Pre-proposals were requested for Phase 1 only. The pre-proposals should have followed the general instructions provided on the ESTCP website and should have considered the following information:

• In the Technology Description section, proposers should provide information on their design approach and technologies under consideration (energy storage, water/ground/air-source heat pumps, heat recovery chillers, thermal energy loop, etc.). Information on design and engineering tools and processes, potential distributed energy resources, control strategies, revenue streams and cost savings, as well as an operations and maintenance approach should be discussed.
• In the Technical Approach section, the proposed approach for designing and modeling the system’s cost and performance should be described. No demonstration plan will be required for Phase 1 efforts. Discussion on technical risks and maturity should refer to issues associated with a potential future Phase 2 demonstration.
• In the Expected Benefits section, a qualitative and semi-quantitative description of the energy and water savings, utility cost savings and greenhouse gas reductions should be included.
• Project costs should be estimated for conducting a feasibility study at a single military installation in Phase 1.
• The Technology Transfer section should discuss activities to engage with key stakeholders involved with energy project development for military installations to facilitate information exchange and explore collaboration for a potential Phase 2 demonstration.

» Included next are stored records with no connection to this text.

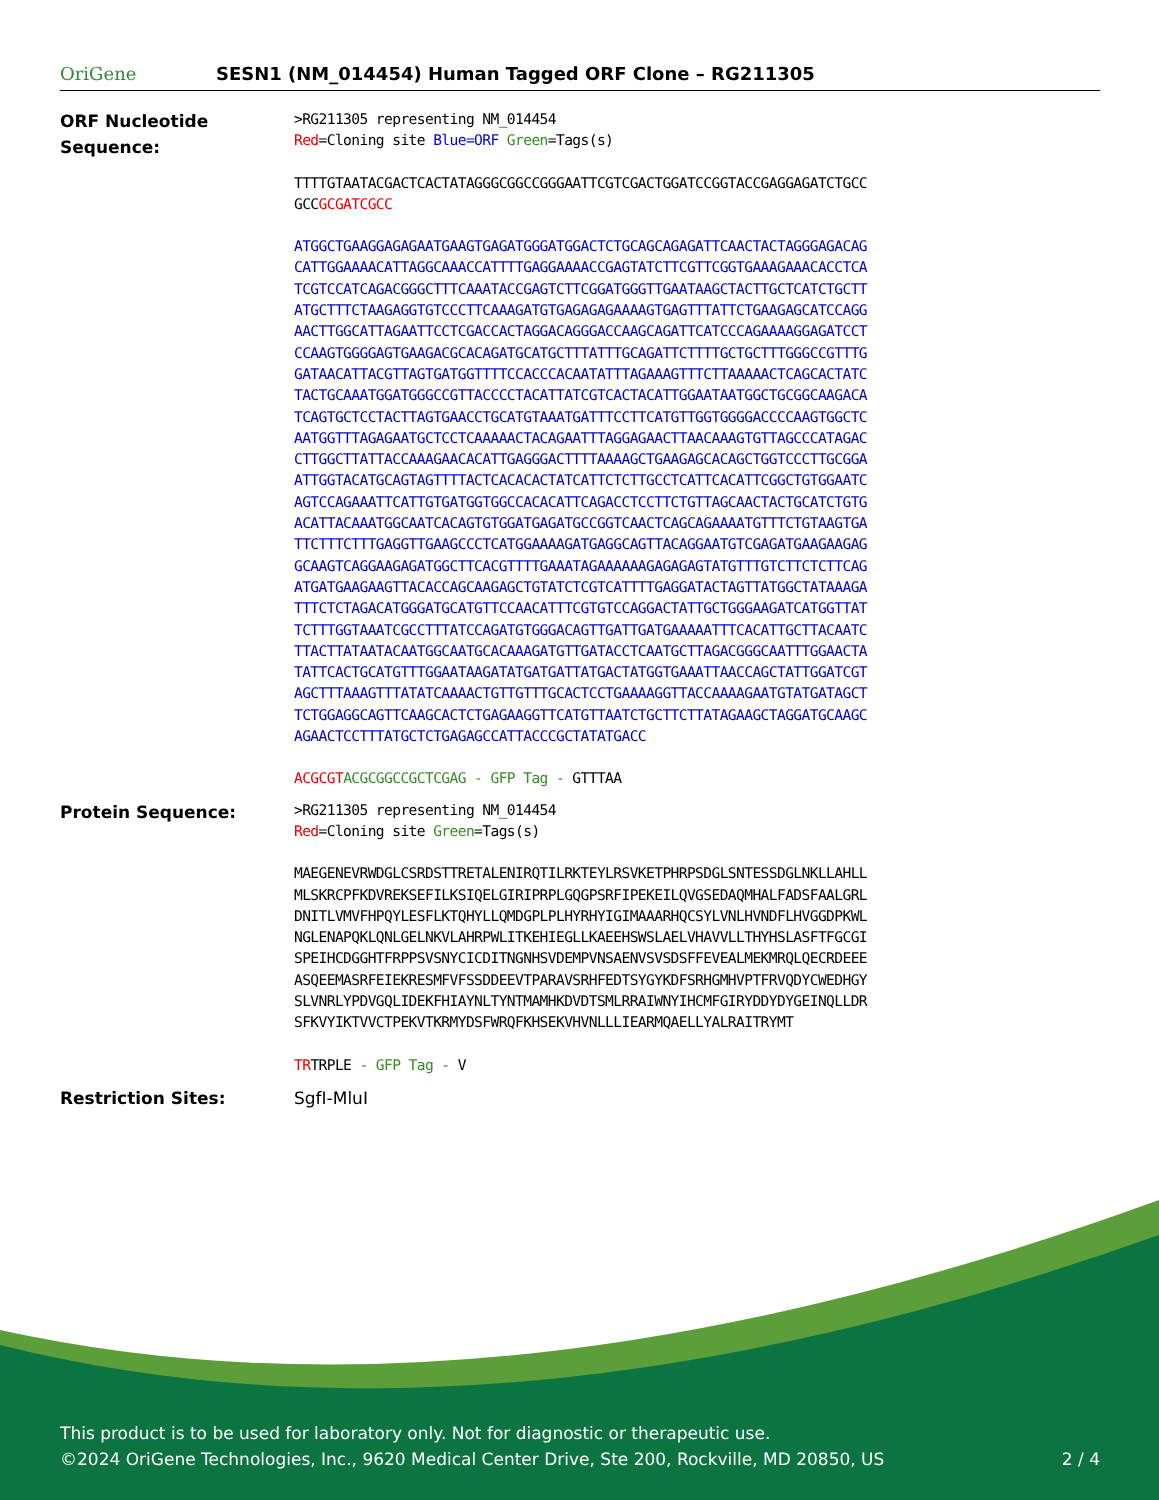OriGene
SESN1 (NM_014454) Human Tagged ORF Clone – RG211305
ORF Nucleotide Sequence:
>RG211305 representing NM_014454
Red=Cloning site Blue=ORF Green=Tags(s)
TTTTGTAATACGACTCACTATAGGGCGGCCGGGAATTCGTCGACTGGATCCGGTACCGAGGAGATCTGCC
GCCGCGATCGCC
ATGGCTGAAGGAGAGAATGAAGTGAGATGGGATGGACTCTGCAGCAGAGATTCAACTACTAGGGAGACAG
CATTGGAAAACATTAGGCAAACCATTTTGAGGAAAACCGAGTATCTTCGTTCGGTGAAAGAAACACCTCA
TCGTCCATCAGACGGGCTTTCAAATACCGAGTCTTCGGATGGGTTGAATAAGCTACTTGCTCATCTGCTT
ATGCTTTCTAAGAGGTGTCCCTTCAAAGATGTGAGAGAGAAAAGTGAGTTTATTCTGAAGAGCATCCAGG
AACTTGGCATTAGAATTCCTCGACCACTAGGACAGGGACCAAGCAGATTCATCCCAGAAAAGGAGATCCT
CCAAGTGGGGAGTGAAGACGCACAGATGCATGCTTTATTTGCAGATTCTTTTGCTGCTTTGGGCCGTTTG
GATAACATTACGTTAGTGATGGTTTTCCACCCACAATATTTAGAAAGTTTCTTAAAAACTCAGCACTATC
TACTGCAAATGGATGGGCCGTTACCCCTACATTATCGTCACTACATTGGAATAATGGCTGCGGCAAGACA
TCAGTGCTCCTACTTAGTGAACCTGCATGTAAATGATTTCCTTCATGTTGGTGGGGACCCCAAGTGGCTC
AATGGTTTAGAGAATGCTCCTCAAAAACTACAGAATTTAGGAGAACTTAACAAAGTGTTAGCCCATAGAC
CTTGGCTTATTACCAAAGAACACATTGAGGGACTTTTAAAAGCTGAAGAGCACAGCTGGTCCCTTGCGGA
ATTGGTACATGCAGTAGTTTTACTCACACACTATCATTCTCTTGCCTCATTCACATTCGGCTGTGGAATC
AGTCCAGAAATTCATTGTGATGGTGGCCACACATTCAGACCTCCTTCTGTTAGCAACTACTGCATCTGTG
ACATTACAAATGGCAATCACAGTGTGGATGAGATGCCGGTCAACTCAGCAGAAAATGTTTCTGTAAGTGA
TTCTTTCTTTGAGGTTGAAGCCCTCATGGAAAAGATGAGGCAGTTACAGGAATGTCGAGATGAAGAAGAG
GCAAGTCAGGAAGAGATGGCTTCACGTTTTGAAATAGAAAAAAGAGAGAGTATGTTTGTCTTCTCTTCAG
ATGATGAAGAAGTTACACCAGCAAGAGCTGTATCTCGTCATTTTGAGGATACTAGTTATGGCTATAAAGA
TTTCTCTAGACATGGGATGCATGTTCCAACATTTCGTGTCCAGGACTATTGCTGGGAAGATCATGGTTAT
TCTTTGGTAAATCGCCTTTATCCAGATGTGGGACAGTTGATTGATGAAAAATTTCACATTGCTTACAATC
TTACTTATAATACAATGGCAATGCACAAAGATGTTGATACCTCAATGCTTAGACGGGCAATTTGGAACTA
TATTCACTGCATGTTTGGAATAAGATATGATGATTATGACTATGGTGAAATTAACCAGCTATTGGATCGT
AGCTTTAAAGTTTATATCAAAACTGTTGTTTGCACTCCTGAAAAGGTTACCAAAAGAATGTATGATAGCT
TCTGGAGGCAGTTCAAGCACTCTGAGAAGGTTCATGTTAATCTGCTTCTTATAGAAGCTAGGATGCAAGC
AGAACTCCTTTATGCTCTGAGAGCCATTACCCGCTATATGACC
ACGCGT ACGCGGCCGCTCGAG - GFP Tag - GTTTAA
Protein Sequence:
>RG211305 representing NM_014454
Red=Cloning site Green=Tags(s)
MAEGENEVRWDGLCSRDSTTRETALENIRQTILRKTEYLRSVKETPHRPSDGLSNTESSDGLNKLLAHLL
MLSKRCPFKDVREKSEFILKSIQELGIRIPRPLGQGPSRFIPEKEILQVGSEDAQMHALFADSFAALGRL
DNITLVMVFHPQYLESFLKTQHYLLQMDGPLPLHYRHYIGIMAAARHQCSYLVNLHVNDFLHVGGDPKWL
NGLENAPQKLQNLGELNKVLAHRPWLITKEHIEGLLKAEEHSWSLAELVHAVVLLTHYHSLASFTFGCGI
SPEIHCDGGHTFRPPSVSNYCICDITNGNHSVDEMPVNSAENVSVSDSFFEVEALMEKMRQLQECRDEEE
ASQEEMASRFEIEKRESMFVFSSDDEEVTPARAVSRHFEDTSYGYKDFSRHGMHVPTFRVQDYCWEDHGY
SLVNRLYPDVGQLIDEKFHIAYNLTYNTMAMHKDVDTSMLRRAIWNYIHCMFGIRYDDYDYGEINQLLDR
SFKVYIKTVVCTPEKVTKRMYDSFWRQFKHSEKVHVNLLLIEARMQAELLYALRAITRYMT
TRTRPLE - GFP Tag - V
Restriction Sites: SgfI-MluI
This product is to be used for laboratory only. Not for diagnostic or therapeutic use.
©2024 OriGene Technologies, Inc., 9620 Medical Center Drive, Ste 200, Rockville, MD 20850, US 2 / 4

Funded projects will appear below as project overviews are posted to the website.

The Executive Order released on December 8, 2021, on Catalyzing Clean Energy Industries and Jobs Through Federal Sustainability, has set a goal for the federal government to achieve a carbon pollution-free electricity sector by 2035 and net-zero emissions economy-wide by no later than 2050. As part of this goal, agencies are required to prioritize improvements in energy efficiency and reduction in greenhouse gas emissions to achieve net-zero emission buildings. Looking at solutions for groups of buildings rather than building-by-building, the DoD can realize benefits through optimized system design for networked thermal loads, reduced overall installation costs through economies of scale, and greater greenhouse gas reduction through electrification of building and water heating systems.

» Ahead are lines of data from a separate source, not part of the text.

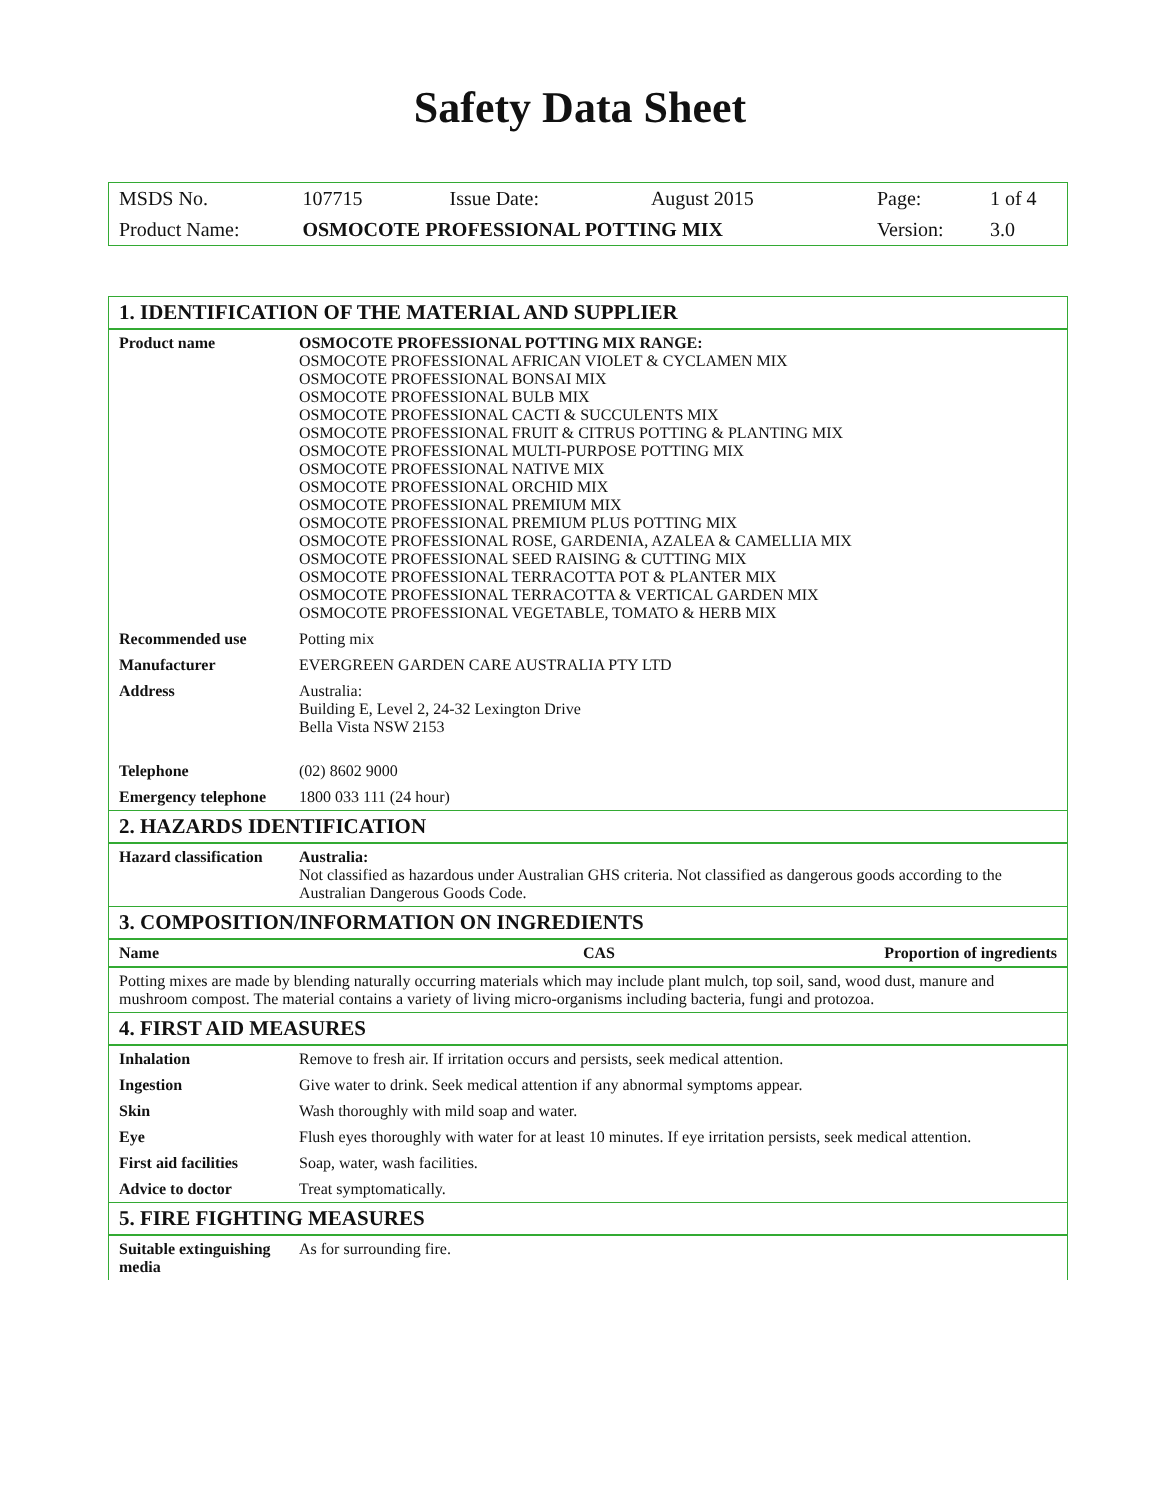Safety Data Sheet
| MSDS No. | 107715 | Issue Date: | August 2015 | Page: | 1 of 4 |
| Product Name: | OSMOCOTE PROFESSIONAL POTTING MIX | | | Version: | 3.0 |
| 1. IDENTIFICATION OF THE MATERIAL AND SUPPLIER | | |
| Product name | OSMOCOTE PROFESSIONAL POTTING MIX RANGE: OSMOCOTE PROFESSIONAL AFRICAN VIOLET & CYCLAMEN MIX OSMOCOTE PROFESSIONAL BONSAI MIX OSMOCOTE PROFESSIONAL BULB MIX OSMOCOTE PROFESSIONAL CACTI & SUCCULENTS MIX OSMOCOTE PROFESSIONAL FRUIT & CITRUS POTTING & PLANTING MIX OSMOCOTE PROFESSIONAL MULTI-PURPOSE POTTING MIX OSMOCOTE PROFESSIONAL NATIVE MIX OSMOCOTE PROFESSIONAL ORCHID MIX OSMOCOTE PROFESSIONAL PREMIUM MIX OSMOCOTE PROFESSIONAL PREMIUM PLUS POTTING MIX OSMOCOTE PROFESSIONAL ROSE, GARDENIA, AZALEA & CAMELLIA MIX OSMOCOTE PROFESSIONAL SEED RAISING & CUTTING MIX OSMOCOTE PROFESSIONAL TERRACOTTA POT & PLANTER MIX OSMOCOTE PROFESSIONAL TERRACOTTA & VERTICAL GARDEN MIX OSMOCOTE PROFESSIONAL VEGETABLE, TOMATO & HERB MIX | |
| Recommended use | Potting mix | |
| Manufacturer | EVERGREEN GARDEN CARE AUSTRALIA PTY LTD | |
| Address | Australia: Building E, Level 2, 24-32 Lexington Drive Bella Vista NSW 2153 | |
| Telephone | (02) 8602 9000 | |
| Emergency telephone | 1800 033 111 (24 hour) | |
| 2. HAZARDS IDENTIFICATION | | |
| Hazard classification | Australia: Not classified as hazardous under Australian GHS criteria. Not classified as dangerous goods according to the Australian Dangerous Goods Code. | |
| 3. COMPOSITION/INFORMATION ON INGREDIENTS | | |
| Name CAS | | Proportion of ingredients |
| Potting mixes are made by blending naturally occurring materials which may include plant mulch, top soil, sand, wood dust, manure and mushroom compost. The material contains a variety of living micro-organisms including bacteria, fungi and protozoa. | | |
| 4. FIRST AID MEASURES | | |
| Inhalation | Remove to fresh air. If irritation occurs and persists, seek medical attention. | |
| Ingestion | Give water to drink. Seek medical attention if any abnormal symptoms appear. | |
| Skin | Wash thoroughly with mild soap and water. | |
| Eye | Flush eyes thoroughly with water for at least 10 minutes. If eye irritation persists, seek medical attention. | |
| First aid facilities | Soap, water, wash facilities. | |
| Advice to doctor | Treat symptomatically. | |
| 5. FIRE FIGHTING MEASURES | | |
| Suitable extinguishing media | As for surrounding fire. | |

The DoD owns nearly 300,000 buildings across its 500 installations, accounting for nearly 33% of the DoD’s total energy use. Most installations include areas with high building density along with areas of open space. Most buildings on military installations have electrical and natural gas service to power and fuel building electrical and thermal loads; however, there are some examples of district steam systems, central combined heat and power, and smaller central chiller plants that serve small groups of buildings. These examples of district systems are not considered thermal microgrids because they are designed with centralized energy generation with one-way energy delivery, whereas a thermal microgrids use the district system(s) as a thermal sink and source and integrate distributed energy sources (air/water/ground-source heat pumps, energy storage, waste heat recovery) located throughout the network.

To meet the aggressive greenhouse gas (GHG) emissions reduction targets outlined in Executive Order 14057, the DoD needs to find solutions that make step-change improvements to energy efficiency and to the way buildings are heated, cooled, and powered. It is likely that solutions that generate significant reductions in energy use and GHG emissions will come at a higher cost; however, it is expected that these solutions will generate sufficient cost savings to justify the investment.